The simple answer…yes there is.
When you’re training, you’re getting specific. This means you’re training with a specific exercise, like running, or group of exercises—either under the guidance of a trainer or yourself—with the specific aim of getting better at it. The goal of the training can be improving technique, speed, endurance, or increasing the amount weight when lifting– but training is all about having a predetermined goal, and a predetermined way to get there.
By contrast, when you’re working out, the goal is typically to increase your heart rate, get a good sweat and find out what specific areas you could improve through focused training. In a workout, the focus is not about improving technique; it’s about maintaining technique despite all the grind and fatigue.

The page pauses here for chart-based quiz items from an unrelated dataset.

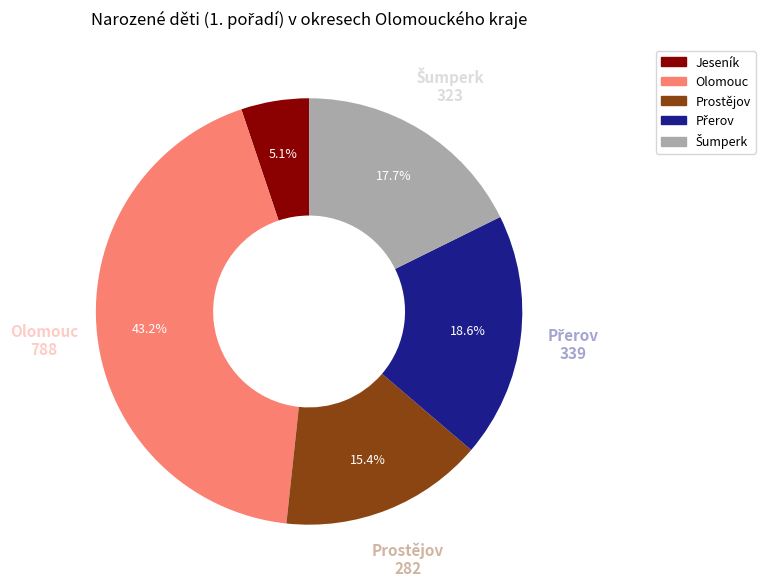

Which slice is the largest?

Olomouc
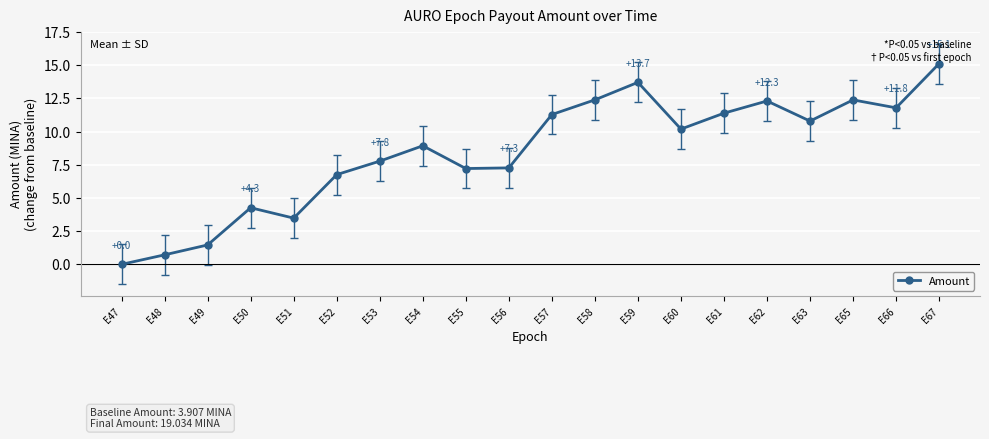

Which category has the lowest value across all series?

E47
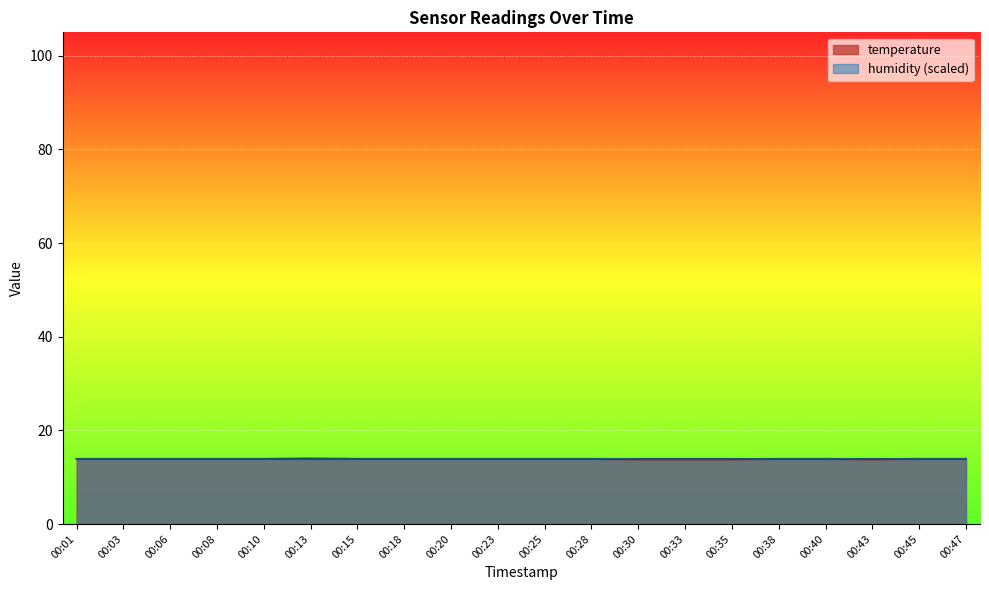

What is the average value?

13.9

Basically, being physically fit means that your body does what you want it to at a reasonable level at work and at play. But how we aim to achieve this physically fit state is where the split between training and exercising begins.
The largest distinction between the two approaches to physical fitness is in the immediacy of gratification. People who exercise are performing a workout for the purpose of immediate feedback, to break a sweat, increase heart rate etc. Those who train are using each session as a stepping-stone towards a larger goal. Take for instance the runners at my studio. Their training is very specific to the type of goal that they have set for themselves. In their case, it’s to run a 15km race.
For exercisers, each workout is a reward unto itself, where as for those who train, each workout is a means to a larger goal or reward. This idea can be equated to someone who plays tennis as a hobby versus someone that trains 6 hours a day because they want to compete as a professional tennis player.
Training involves measurable specific goals achieved through planned incremental progress. These goals can be performance or health based as long as they are measurable. Measurable goals could be increasing your weights on a weekly basis or reducing body fat percentage by 3% or doing 10 chin-ups. Exercising on the other hand involves more vague aspirations such as “I want to get in shape,” or, “I want to look better in my clothes”.
Nonetheless, it’s important for us to understand what are goals are and how we can best achieve them. And I think one of the first steps in doing do is determining what our intentions are as they relate to physical health and fitness.